• _Your task_:
Write out exactly the lines of the entries below from the one holding "Garantia Pedalmoto" to the one holding "encontrar un", inclusive, and leave out all other lines.

- - - - - - -

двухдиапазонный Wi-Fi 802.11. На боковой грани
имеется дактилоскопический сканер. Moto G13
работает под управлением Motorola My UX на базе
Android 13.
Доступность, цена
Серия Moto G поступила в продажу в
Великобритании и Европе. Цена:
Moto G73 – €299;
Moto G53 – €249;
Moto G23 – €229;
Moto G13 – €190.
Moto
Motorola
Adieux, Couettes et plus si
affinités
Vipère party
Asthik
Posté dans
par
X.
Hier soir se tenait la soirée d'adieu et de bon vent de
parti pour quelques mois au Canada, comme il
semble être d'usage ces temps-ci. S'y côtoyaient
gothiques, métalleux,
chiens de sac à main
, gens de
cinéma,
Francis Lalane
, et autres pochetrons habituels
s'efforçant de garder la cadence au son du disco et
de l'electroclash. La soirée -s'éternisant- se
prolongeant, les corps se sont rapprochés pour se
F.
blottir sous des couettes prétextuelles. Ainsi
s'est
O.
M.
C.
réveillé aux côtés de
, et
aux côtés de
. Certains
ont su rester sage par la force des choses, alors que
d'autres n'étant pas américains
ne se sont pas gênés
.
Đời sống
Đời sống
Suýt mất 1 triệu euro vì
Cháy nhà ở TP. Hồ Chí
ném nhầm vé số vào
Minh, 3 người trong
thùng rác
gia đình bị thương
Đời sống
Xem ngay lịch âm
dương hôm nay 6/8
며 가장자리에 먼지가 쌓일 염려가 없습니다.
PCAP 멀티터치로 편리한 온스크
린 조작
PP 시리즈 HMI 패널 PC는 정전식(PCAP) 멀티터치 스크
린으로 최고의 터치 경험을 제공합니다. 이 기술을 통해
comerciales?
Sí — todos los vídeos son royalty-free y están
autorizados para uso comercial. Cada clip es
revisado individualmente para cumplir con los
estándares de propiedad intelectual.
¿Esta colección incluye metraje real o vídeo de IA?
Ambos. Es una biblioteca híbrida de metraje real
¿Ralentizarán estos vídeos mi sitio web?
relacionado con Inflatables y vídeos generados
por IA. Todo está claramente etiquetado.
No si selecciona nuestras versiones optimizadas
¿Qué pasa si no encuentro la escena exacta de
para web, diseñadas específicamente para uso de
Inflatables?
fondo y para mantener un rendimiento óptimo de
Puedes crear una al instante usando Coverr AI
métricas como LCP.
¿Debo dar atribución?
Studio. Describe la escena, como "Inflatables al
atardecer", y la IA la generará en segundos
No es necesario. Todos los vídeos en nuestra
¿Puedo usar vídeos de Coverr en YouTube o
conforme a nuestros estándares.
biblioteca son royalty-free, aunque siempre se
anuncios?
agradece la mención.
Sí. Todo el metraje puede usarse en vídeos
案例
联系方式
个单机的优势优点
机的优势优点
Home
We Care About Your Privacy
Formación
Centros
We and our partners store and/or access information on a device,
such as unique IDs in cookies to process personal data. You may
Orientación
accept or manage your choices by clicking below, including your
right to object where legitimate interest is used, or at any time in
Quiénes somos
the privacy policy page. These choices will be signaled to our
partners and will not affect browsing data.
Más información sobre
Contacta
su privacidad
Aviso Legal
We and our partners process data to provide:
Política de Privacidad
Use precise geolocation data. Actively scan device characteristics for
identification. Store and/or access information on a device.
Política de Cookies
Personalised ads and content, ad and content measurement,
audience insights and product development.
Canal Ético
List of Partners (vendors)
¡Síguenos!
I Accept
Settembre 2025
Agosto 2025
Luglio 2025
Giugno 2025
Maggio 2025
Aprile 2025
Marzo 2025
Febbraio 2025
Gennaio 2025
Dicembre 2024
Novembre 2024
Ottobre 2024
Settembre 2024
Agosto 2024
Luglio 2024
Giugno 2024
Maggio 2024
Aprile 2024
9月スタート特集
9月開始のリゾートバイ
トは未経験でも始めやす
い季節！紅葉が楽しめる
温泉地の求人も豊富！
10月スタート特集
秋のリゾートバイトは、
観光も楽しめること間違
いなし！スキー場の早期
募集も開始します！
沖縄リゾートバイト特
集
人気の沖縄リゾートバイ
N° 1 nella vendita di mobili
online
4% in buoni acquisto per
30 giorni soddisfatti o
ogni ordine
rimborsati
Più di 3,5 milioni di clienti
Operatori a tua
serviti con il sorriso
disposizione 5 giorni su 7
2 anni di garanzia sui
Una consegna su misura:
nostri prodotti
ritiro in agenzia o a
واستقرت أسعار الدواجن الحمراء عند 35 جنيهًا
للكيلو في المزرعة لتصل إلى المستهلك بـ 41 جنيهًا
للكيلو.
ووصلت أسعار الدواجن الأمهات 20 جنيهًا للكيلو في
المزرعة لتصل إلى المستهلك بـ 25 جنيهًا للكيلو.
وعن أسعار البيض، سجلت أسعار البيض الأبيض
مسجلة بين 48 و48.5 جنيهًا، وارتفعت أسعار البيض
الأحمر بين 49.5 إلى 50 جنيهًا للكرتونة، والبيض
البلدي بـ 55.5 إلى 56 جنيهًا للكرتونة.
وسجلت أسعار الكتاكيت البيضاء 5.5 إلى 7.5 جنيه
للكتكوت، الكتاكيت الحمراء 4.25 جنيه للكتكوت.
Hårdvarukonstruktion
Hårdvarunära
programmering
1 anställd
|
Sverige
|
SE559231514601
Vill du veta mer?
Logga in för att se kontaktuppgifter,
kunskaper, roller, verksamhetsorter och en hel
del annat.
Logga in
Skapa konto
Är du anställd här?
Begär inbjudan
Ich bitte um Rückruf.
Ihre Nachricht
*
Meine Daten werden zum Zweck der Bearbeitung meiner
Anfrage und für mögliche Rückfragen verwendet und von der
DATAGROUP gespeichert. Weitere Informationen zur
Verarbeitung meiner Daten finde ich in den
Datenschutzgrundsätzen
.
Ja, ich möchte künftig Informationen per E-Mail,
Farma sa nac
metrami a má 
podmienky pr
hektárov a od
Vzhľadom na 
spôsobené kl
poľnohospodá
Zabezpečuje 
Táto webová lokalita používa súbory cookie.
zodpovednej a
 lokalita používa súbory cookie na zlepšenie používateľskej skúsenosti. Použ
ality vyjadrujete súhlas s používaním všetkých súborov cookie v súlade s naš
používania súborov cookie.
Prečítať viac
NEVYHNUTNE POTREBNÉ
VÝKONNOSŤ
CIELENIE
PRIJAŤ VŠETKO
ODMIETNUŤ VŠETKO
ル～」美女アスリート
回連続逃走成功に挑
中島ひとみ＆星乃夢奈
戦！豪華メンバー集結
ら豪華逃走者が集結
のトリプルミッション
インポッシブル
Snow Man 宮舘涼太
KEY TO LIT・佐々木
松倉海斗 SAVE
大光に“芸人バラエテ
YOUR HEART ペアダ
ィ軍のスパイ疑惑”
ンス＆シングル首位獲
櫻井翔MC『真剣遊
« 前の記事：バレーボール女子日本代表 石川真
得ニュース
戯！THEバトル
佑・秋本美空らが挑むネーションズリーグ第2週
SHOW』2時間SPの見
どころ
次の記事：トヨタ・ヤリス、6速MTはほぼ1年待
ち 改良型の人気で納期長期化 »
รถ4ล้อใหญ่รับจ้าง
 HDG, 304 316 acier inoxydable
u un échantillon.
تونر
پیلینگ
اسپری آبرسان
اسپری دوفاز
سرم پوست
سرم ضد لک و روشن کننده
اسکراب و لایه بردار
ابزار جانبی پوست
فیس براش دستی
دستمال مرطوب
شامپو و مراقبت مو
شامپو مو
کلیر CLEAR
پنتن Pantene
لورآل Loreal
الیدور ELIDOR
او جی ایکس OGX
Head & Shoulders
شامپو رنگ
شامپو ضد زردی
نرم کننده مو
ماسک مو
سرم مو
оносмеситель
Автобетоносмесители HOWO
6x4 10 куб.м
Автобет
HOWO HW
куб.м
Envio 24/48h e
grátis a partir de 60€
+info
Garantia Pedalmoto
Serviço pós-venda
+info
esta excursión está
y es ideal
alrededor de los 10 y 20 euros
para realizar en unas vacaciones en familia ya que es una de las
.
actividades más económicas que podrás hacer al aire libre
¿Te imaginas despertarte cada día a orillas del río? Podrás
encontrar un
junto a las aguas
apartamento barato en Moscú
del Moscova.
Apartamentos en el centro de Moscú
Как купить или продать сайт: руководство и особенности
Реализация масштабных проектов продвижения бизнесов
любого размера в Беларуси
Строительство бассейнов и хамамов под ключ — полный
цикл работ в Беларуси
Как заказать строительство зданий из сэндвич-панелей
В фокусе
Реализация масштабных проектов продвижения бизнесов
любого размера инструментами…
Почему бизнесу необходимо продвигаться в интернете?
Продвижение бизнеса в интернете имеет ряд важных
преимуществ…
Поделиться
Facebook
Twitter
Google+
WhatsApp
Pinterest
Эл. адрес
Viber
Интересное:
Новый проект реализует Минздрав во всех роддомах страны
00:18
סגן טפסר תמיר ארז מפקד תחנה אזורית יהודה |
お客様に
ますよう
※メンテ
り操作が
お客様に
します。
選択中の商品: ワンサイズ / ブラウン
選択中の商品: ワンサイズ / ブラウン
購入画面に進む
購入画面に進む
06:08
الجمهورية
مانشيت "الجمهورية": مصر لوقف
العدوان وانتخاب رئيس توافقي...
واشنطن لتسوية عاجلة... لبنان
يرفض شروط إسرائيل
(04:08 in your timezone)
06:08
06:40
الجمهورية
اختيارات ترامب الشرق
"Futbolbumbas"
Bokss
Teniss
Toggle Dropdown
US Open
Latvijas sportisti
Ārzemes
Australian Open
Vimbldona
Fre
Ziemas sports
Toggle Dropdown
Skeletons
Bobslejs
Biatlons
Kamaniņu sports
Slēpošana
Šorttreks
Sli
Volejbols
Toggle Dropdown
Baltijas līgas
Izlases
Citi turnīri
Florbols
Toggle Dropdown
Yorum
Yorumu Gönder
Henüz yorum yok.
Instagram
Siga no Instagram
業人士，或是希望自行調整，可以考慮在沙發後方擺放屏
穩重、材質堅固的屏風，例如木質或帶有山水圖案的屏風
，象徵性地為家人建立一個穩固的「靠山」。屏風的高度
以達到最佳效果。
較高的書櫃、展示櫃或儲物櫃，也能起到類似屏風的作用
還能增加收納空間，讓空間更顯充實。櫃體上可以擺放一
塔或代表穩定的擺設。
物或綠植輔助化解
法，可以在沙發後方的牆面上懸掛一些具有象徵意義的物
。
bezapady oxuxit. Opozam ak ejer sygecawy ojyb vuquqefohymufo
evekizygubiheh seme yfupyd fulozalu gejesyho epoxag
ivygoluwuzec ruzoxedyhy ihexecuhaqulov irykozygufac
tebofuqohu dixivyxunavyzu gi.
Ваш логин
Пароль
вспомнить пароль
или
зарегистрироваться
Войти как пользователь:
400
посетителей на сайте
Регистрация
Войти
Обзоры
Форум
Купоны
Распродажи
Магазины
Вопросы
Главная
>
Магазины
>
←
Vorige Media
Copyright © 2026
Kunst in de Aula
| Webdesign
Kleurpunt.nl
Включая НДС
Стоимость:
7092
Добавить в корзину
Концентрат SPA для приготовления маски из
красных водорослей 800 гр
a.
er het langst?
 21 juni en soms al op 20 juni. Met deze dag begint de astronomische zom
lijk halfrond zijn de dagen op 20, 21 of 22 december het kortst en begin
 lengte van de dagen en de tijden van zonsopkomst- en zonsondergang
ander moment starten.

- - - - - - -

• _Response box_:
Garantia Pedalmoto
Serviço pós-venda
+info
esta excursión está
y es ideal
alrededor de los 10 y 20 euros
para realizar en unas vacaciones en familia ya que es una de las
.
actividades más económicas que podrás hacer al aire libre
¿Te imaginas despertarte cada día a orillas del río? Podrás
encontrar un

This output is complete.